Records taken from a dataset
'''

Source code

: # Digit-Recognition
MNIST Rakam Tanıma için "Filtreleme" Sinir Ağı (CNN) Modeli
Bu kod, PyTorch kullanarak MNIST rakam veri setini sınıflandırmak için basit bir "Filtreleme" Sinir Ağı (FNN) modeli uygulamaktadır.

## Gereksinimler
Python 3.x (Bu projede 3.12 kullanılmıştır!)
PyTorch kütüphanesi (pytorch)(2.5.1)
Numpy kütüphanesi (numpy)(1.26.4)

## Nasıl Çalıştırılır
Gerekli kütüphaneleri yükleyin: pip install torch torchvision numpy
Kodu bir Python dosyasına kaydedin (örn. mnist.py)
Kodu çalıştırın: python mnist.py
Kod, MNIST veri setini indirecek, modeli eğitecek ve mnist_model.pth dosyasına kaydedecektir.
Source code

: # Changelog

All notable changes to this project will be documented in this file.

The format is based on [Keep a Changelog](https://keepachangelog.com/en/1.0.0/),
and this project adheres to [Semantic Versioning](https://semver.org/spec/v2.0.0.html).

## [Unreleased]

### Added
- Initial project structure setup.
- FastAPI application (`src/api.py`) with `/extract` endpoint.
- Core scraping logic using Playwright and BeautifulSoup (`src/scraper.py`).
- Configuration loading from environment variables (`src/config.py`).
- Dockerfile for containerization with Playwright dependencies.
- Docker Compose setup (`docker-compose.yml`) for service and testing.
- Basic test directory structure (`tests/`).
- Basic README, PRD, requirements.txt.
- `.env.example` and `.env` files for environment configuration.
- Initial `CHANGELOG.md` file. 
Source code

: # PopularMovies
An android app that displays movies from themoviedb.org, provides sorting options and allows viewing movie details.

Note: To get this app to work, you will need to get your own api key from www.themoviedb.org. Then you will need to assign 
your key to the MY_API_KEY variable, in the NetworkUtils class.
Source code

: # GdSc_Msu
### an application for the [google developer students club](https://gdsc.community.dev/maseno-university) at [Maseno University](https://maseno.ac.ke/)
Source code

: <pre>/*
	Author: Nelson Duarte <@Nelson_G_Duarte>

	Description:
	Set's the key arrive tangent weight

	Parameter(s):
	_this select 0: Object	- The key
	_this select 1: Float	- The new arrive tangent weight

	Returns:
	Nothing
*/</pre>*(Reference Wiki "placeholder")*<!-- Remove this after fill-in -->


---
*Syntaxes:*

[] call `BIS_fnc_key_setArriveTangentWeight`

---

'''

• **JOB ITEM**: Put every line from the start of the records through the line containing "An android app" into a numbered list, omitting blank lines.

• **WORKED SOLUTION**:
1. Source code
2. : # Digit-Recognition
3. MNIST Rakam Tanıma için "Filtreleme" Sinir Ağı (CNN) Modeli
4. Bu kod, PyTorch kullanarak MNIST rakam veri setini sınıflandırmak için basit bir "Filtreleme" Sinir Ağı (FNN) modeli uygulamaktadır.
5. ## Gereksinimler
6. Python 3.x (Bu projede 3.12 kullanılmıştır!)
7. PyTorch kütüphanesi (pytorch)(2.5.1)
8. Numpy kütüphanesi (numpy)(1.26.4)
9. ## Nasıl Çalıştırılır
10. Gerekli kütüphaneleri yükleyin: pip install torch torchvision numpy
11. Kodu bir Python dosyasına kaydedin (örn. mnist.py)
12. Kodu çalıştırın: python mnist.py
13. Kod, MNIST veri setini indirecek, modeli eğitecek ve mnist_model.pth dosyasına kaydedecektir.
14. Source code
15. : # Changelog
16. All notable changes to this project will be documented in this file.
17. The format is based on [Keep a Changelog](https://keepachangelog.com/en/1.0.0/),
18. and this project adheres to [Semantic Versioning](https://semver.org/spec/v2.0.0.html).
19. ## [Unreleased]
20. ### Added
21. - Initial project structure setup.
22. - FastAPI application (`src/api.py`) with `/extract` endpoint.
23. - Core scraping logic using Playwright and BeautifulSoup (`src/scraper.py`).
24. - Configuration loading from environment variables (`src/config.py`).
25. - Dockerfile for containerization with Playwright dependencies.
26. - Docker Compose setup (`docker-compose.yml`) for service and testing.
27. - Basic test directory structure (`tests/`).
28. - Basic README, PRD, requirements.txt.
29. - `.env.example` and `.env` files for environment configuration.
30. - Initial `CHANGELOG.md` file. 
31. Source code
32. : # PopularMovies
33. An android app that displays movies from themoviedb.org, provides sorting options and allows viewing movie details.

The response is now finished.